One of my favorite professors in Architecture School was always encouraging us to pay close attention to any built environment we might find ourselves in, how it affected our mood and perceptions and most importantly, why.


From landscapes and streetscapes to the inside and outside of buildings, our built environment affects us in obvious as well as very subtle ways. Regardless of how conscious we may be of this, the way we feel in any given space (peaceful; happy; uncomfortable or fearful) is more than often a direct result of intentional design (or accident), involving a multitude of aspects including, just to name a few: materials, colors and texture, light and shadow, sound, other people and objects, movement, climate and scent.


In addition to understanding the functional, aesthetic and financial aspects of a project, one of the most challenging and rewarding tasks an Architect can undertake is understanding what their client as well as those who will use the building need perceptually. This calls for a different level of communication.


During the earliest stage of design, I usually ask my clients to give me a “wish list” for their project. What I’ve received has ranged from a few words to essays and from broad to narrow scopes of interest. From the wish list, I usually develop a much longer list of questions with the intention of first understanding the project’s functional and budget needs. Following that, we can explore the more subtle aspects outlined above.

### Data for analysis:
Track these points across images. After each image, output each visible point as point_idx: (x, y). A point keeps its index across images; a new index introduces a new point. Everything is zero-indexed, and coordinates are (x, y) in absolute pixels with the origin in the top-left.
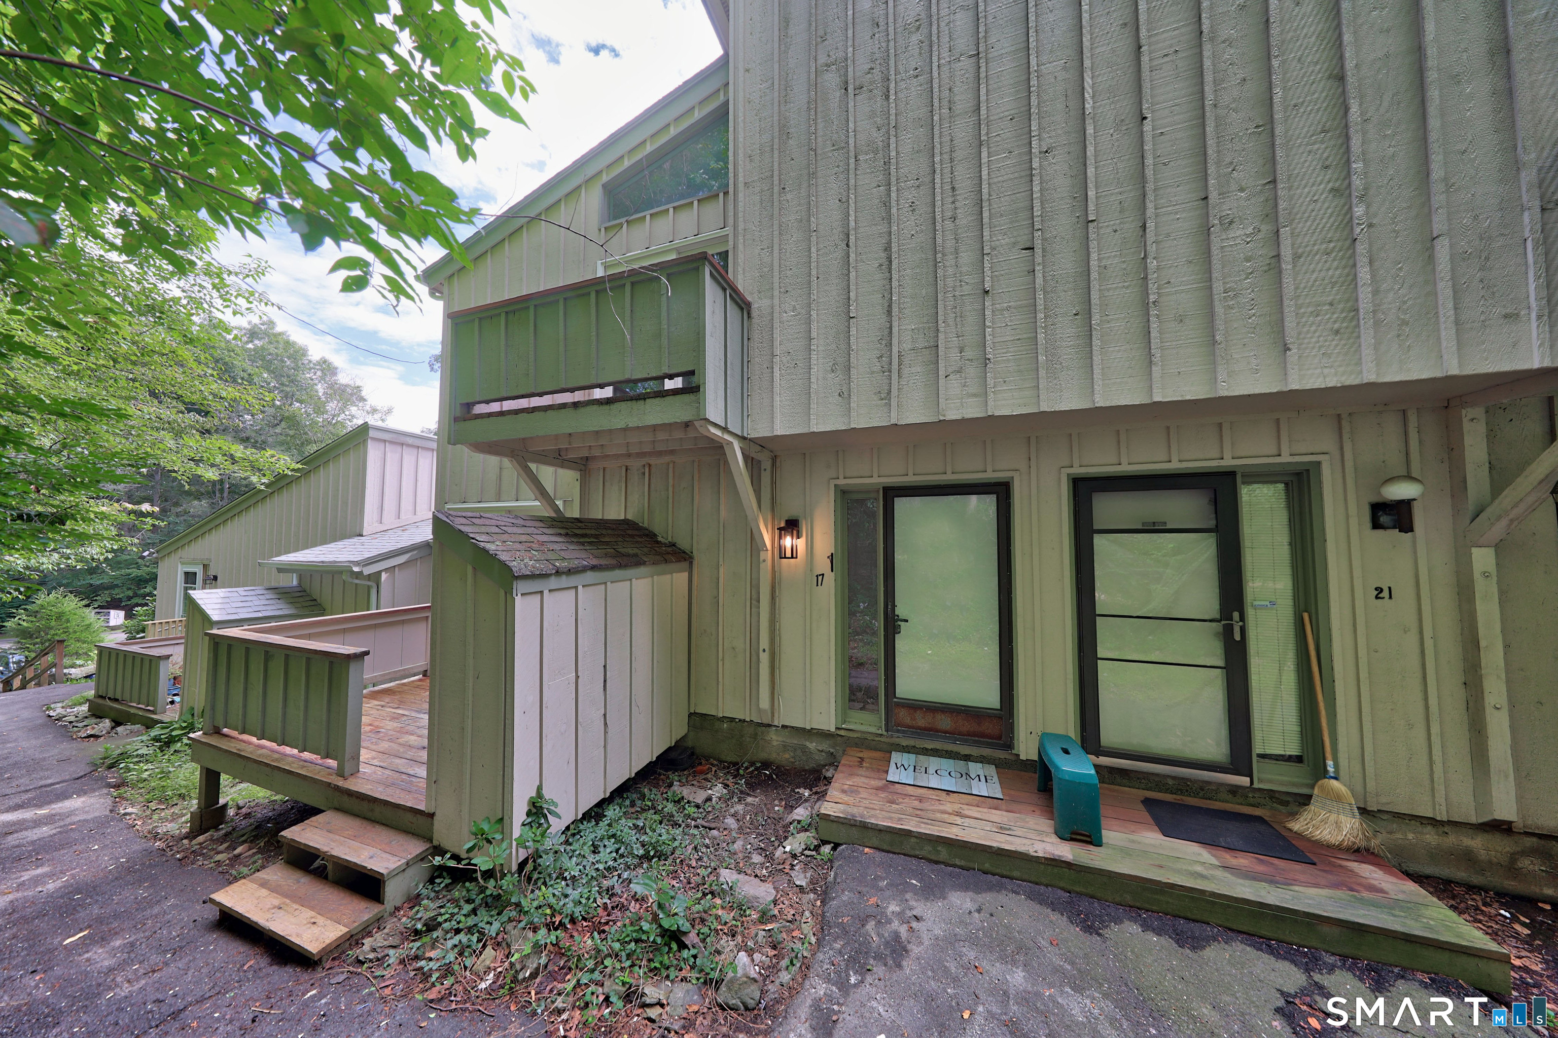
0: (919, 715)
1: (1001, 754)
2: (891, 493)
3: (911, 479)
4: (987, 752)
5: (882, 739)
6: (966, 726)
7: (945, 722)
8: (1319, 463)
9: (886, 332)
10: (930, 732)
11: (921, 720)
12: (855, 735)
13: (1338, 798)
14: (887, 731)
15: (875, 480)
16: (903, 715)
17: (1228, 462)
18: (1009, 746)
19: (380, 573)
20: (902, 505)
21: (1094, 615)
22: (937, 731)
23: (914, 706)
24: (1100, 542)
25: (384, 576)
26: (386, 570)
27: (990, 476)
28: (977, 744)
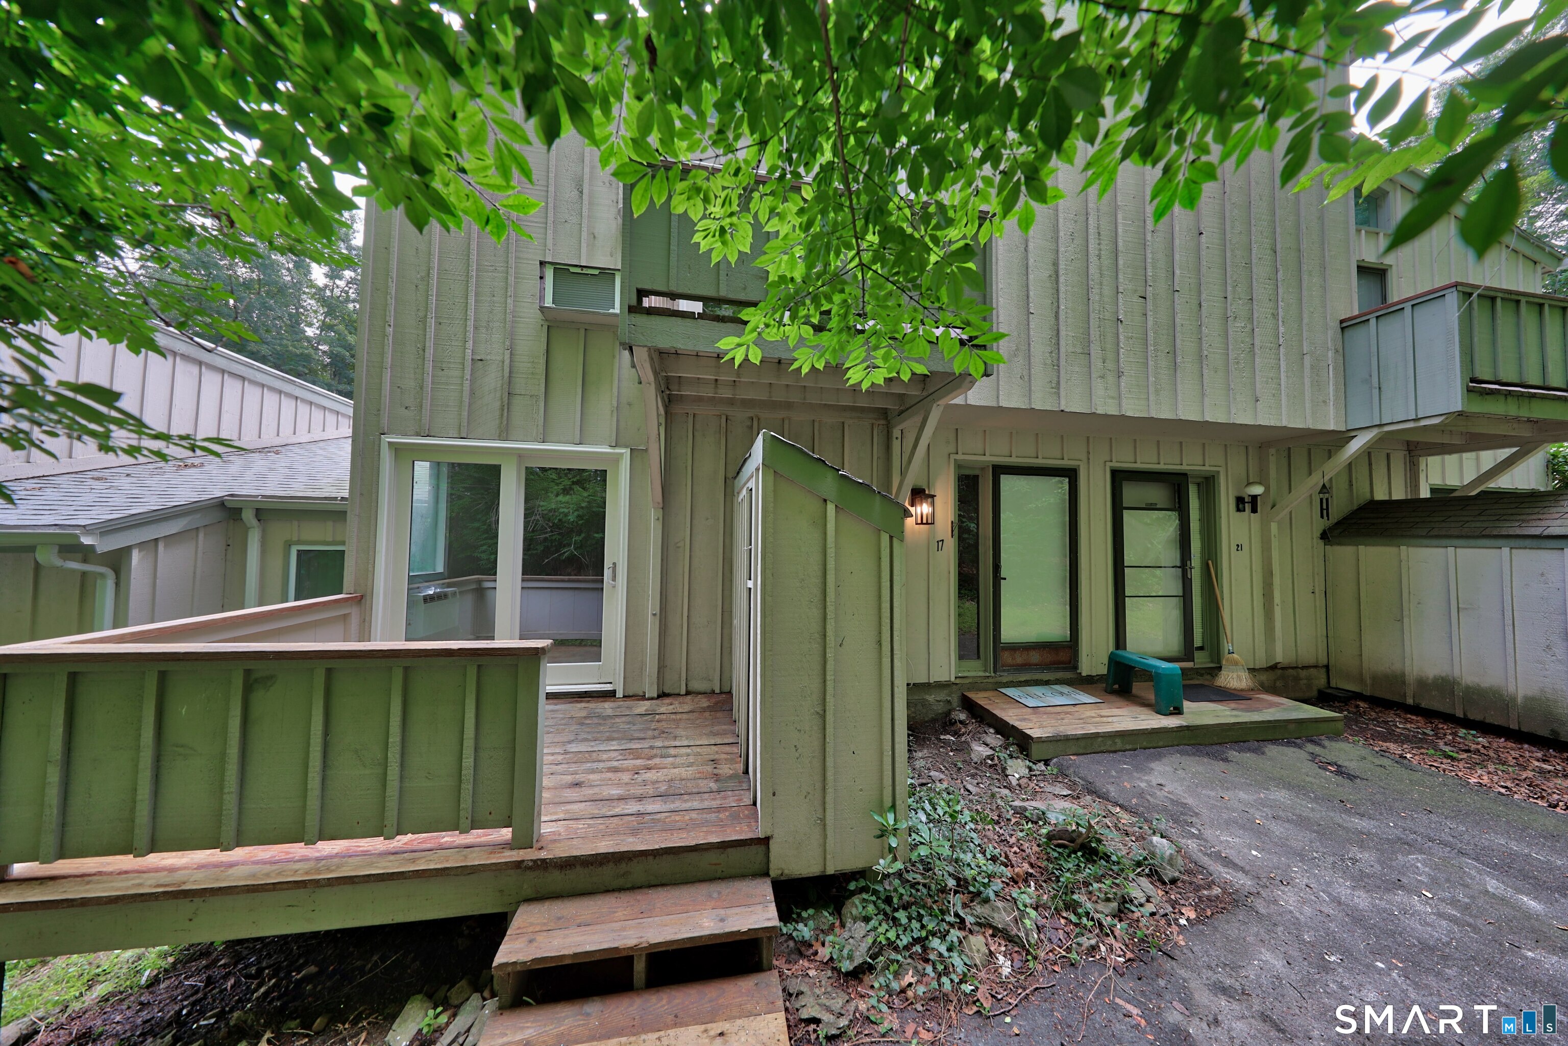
0: (1018, 654)
1: (1068, 675)
2: (999, 470)
3: (1014, 460)
4: (1060, 675)
5: (990, 680)
6: (1049, 657)
7: (1035, 657)
8: (1218, 472)
9: (1055, 333)
10: (1025, 667)
11: (1019, 659)
12: (967, 681)
13: (1236, 663)
14: (995, 672)
15: (987, 458)
16: (1006, 657)
17: (1185, 468)
18: (1076, 668)
19: (127, 550)
20: (1008, 483)
21: (1123, 567)
22: (1030, 665)
23: (1014, 648)
24: (1126, 514)
25: (136, 555)
26: (141, 545)
27: (1066, 463)
28: (1057, 669)
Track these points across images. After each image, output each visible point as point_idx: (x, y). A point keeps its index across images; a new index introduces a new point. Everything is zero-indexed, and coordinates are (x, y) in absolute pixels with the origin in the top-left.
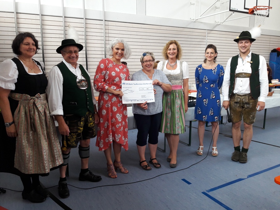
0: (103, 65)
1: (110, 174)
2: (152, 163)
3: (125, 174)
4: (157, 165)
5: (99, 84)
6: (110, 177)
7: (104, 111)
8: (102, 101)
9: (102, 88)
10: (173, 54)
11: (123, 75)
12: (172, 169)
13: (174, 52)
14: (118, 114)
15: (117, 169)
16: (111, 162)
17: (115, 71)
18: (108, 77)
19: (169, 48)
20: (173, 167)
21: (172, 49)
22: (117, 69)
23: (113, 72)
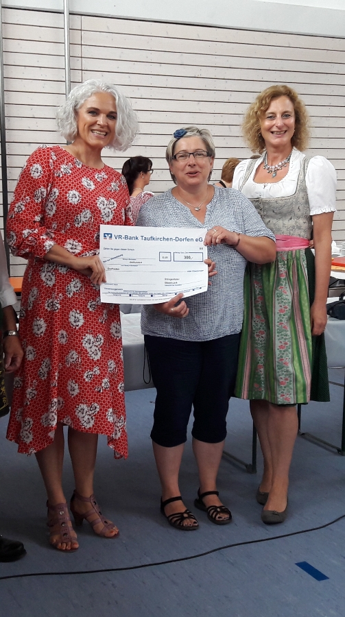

### To do:
1. Answer these questions from the architecture passage:
(a) What did the favorite professor encourage the students to pay close attention to?
(b) The passage says the way we feel in a space is often a direct result of what?
(c) What does the writer ask clients for during the earliest stage of design?
2. List every aspect that the architecture passage names as shaping how we feel in a space, grouped as the passage groups them.
3. Carry the architecture passage forward from where it stops, writing a few more sentences in the same voice.

### Answers given:
1.
(a) Any built environment they might find themselves in, how it affected their mood and perceptions, and most importantly, why.
(b) Intentional design (or accident).
(c) A "wish list" for their project.

2.
- materials
- colors and texture
- light and shadow
- sound
- other people and objects
- movement
- climate and scent

3.
Most people who don’t spend all their time thinking about things like this are, understandably, less aware of how the built environment affects them. But once the focus shifts to this level of design and we have the opportunity to open a dialog on the subject, many people see and appreciate the opportunity to take their project to a higher level.


Paying close attention to how the building design can positively affect those who live or work there does not necessarily translate into a more expensive project. For example, making an informed and thoughtful decision on where a single window is located in relation to daily and seasonal sunlight and view can make all the difference in how enjoyable a room will be. The same thinking can apply to a home’s entry and how welcome visitors feel as well as every other space in and around the building.


Based on good communication, this level of thinking, dialog and design will lead to a building that provides so much more to those who live and work there. As important as functionality is, a building can also become an oasis of comfort and inspiration.